> INSTRUCTIONS FOR THE TASK:
Copy out the entries that follow exactly, leaving out the pictures.

════

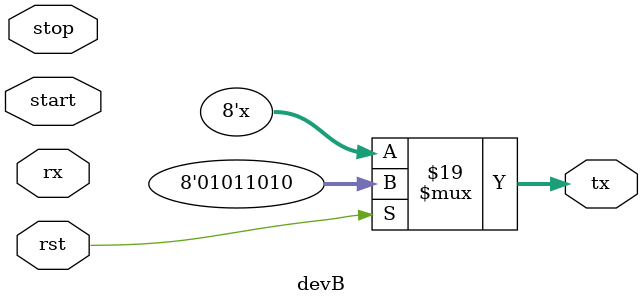
<source format=sv>
module top_uart(    
    input rst,

    output [7:0] transmit_dataA,
    output [7:0] transmit_dataB,
    output [7:0]  receive_dataA,
    output [7:0]  receive_dataB
);
    wire start_a, start_b;
    wire stop_a, stop_b;

    wire [7:0] trx_a, trx_b;

  	devA d0(.rst(rst), .start(start_a), .stop(stop_a), .rx(trx_b), .tx(trx_a));
    devB d1(.rst(rst), .start(start_b), .stop(stop_b), .rx(trx_a), .tx(trx_b));
    

    assign transmit_dataA = trx_a;
    assign transmit_dataB = trx_b;
  
    assign receive_dataA  = trx_b;
    assign receive_dataB  = trx_a;

endmodule

module devA(
  input wire rst,
  
  input wire start, 
  input wire stop,
  
  input wire [7:0] rx,
  output reg [7:0] tx
  
);
  
  localparam STATE_IDLE  = 0;
  localparam STATE_START = 1;
  localparam STATE_DATA  = 2;
  localparam STATE_STOP  = 3;
  
  reg [1:0] state;
  reg [7:0] data_out;
  reg [7:0] count;
  
  always @(*) begin
    if(rst) begin
    	state    = STATE_IDLE;
        count    = 7;
        data_out = 8'hFF;
        tx       = 8'h4D; 
    end
    
    else begin
      case(state)
        
        STATE_IDLE: begin
          
          if(start) begin
          	state = STATE_START;
          end
          else state = STATE_IDLE;
        
        end
        
        STATE_START: state = STATE_DATA;
        
        STATE_DATA: begin
            if(count > 0) begin   
                state = STATE_DATA;  
                data_out[count] = tx[count];
                count = count - 1;
            end
            else state = STATE_STOP;
        end

        STATE_STOP: begin
            if(stop) state = STATE_IDLE;
            else state = STATE_STOP;
        end
        
      endcase
    end

  end

endmodule

module devB(
  input wire rst,
  
  input wire start,
  input wire stop,
  
  input wire [7:0] rx,
  output reg [7:0] tx
  
);
  
  localparam STATE_IDLE  = 0;
  localparam STATE_START = 1;
  localparam STATE_DATA  = 2;
  localparam STATE_STOP  = 3;
  
  reg state;
  reg [7:0] data_out;
  reg [7:0] count;
  
  always @(*) begin
    if(rst) begin
    	state    = STATE_IDLE;
        count    = 7;
        data_out = 8'hFF;
        tx       = 8'h5A;
    end
    
    else begin
      case(state)
        
        STATE_IDLE: begin
          data_out = 8'hFF;
          if(start) begin
          	state = STATE_START;
          end
          else state = STATE_IDLE;
        
        end
        
        STATE_START: state = STATE_DATA;
        
        STATE_DATA: begin
            if(count > 0) begin   
                state = STATE_DATA;  
                data_out[count] = tx[count];
                count = count - 1;
            end
            else state = STATE_STOP;
        end

        STATE_STOP: begin
            if(stop) state = STATE_IDLE;
            else state = STATE_STOP;
        end
        
      endcase
    end

  end

endmodule


</source>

════

> RESPONSE BELOW:
<source format=sv>
module top_uart(    
    input rst,

    output [7:0] transmit_dataA,
    output [7:0] transmit_dataB,
    output [7:0]  receive_dataA,
    output [7:0]  receive_dataB
);
    wire start_a, start_b;
    wire stop_a, stop_b;

    wire [7:0] trx_a, trx_b;

  	devA d0(.rst(rst), .start(start_a), .stop(stop_a), .rx(trx_b), .tx(trx_a));
    devB d1(.rst(rst), .start(start_b), .stop(stop_b), .rx(trx_a), .tx(trx_b));
    

    assign transmit_dataA = trx_a;
    assign transmit_dataB = trx_b;
  
    assign receive_dataA  = trx_b;
    assign receive_dataB  = trx_a;

endmodule

module devA(
  input wire rst,
  
  input wire start, 
  input wire stop,
  
  input wire [7:0] rx,
  output reg [7:0] tx
  
);
  
  localparam STATE_IDLE  = 0;
  localparam STATE_START = 1;
  localparam STATE_DATA  = 2;
  localparam STATE_STOP  = 3;
  
  reg [1:0] state;
  reg [7:0] data_out;
  reg [7:0] count;
  
  always @(*) begin
    if(rst) begin
    	state    = STATE_IDLE;
        count    = 7;
        data_out = 8'hFF;
        tx       = 8'h4D; 
    end
    
    else begin
      case(state)
        
        STATE_IDLE: begin
          
          if(start) begin
          	state = STATE_START;
          end
          else state = STATE_IDLE;
        
        end
        
        STATE_START: state = STATE_DATA;
        
        STATE_DATA: begin
            if(count > 0) begin   
                state = STATE_DATA;  
                data_out[count] = tx[count];
                count = count - 1;
            end
            else state = STATE_STOP;
        end

        STATE_STOP: begin
            if(stop) state = STATE_IDLE;
            else state = STATE_STOP;
        end
        
      endcase
    end

  end

endmodule

module devB(
  input wire rst,
  
  input wire start,
  input wire stop,
  
  input wire [7:0] rx,
  output reg [7:0] tx
  
);
  
  localparam STATE_IDLE  = 0;
  localparam STATE_START = 1;
  localparam STATE_DATA  = 2;
  localparam STATE_STOP  = 3;
  
  reg state;
  reg [7:0] data_out;
  reg [7:0] count;
  
  always @(*) begin
    if(rst) begin
    	state    = STATE_IDLE;
        count    = 7;
        data_out = 8'hFF;
        tx       = 8'h5A;
    end
    
    else begin
      case(state)
        
        STATE_IDLE: begin
          data_out = 8'hFF;
          if(start) begin
          	state = STATE_START;
          end
          else state = STATE_IDLE;
        
        end
        
        STATE_START: state = STATE_DATA;
        
        STATE_DATA: begin
            if(count > 0) begin   
                state = STATE_DATA;  
                data_out[count] = tx[count];
                count = count - 1;
            end
            else state = STATE_STOP;
        end

        STATE_STOP: begin
            if(stop) state = STATE_IDLE;
            else state = STATE_STOP;
        end
        
      endcase
    end

  end

endmodule


</source>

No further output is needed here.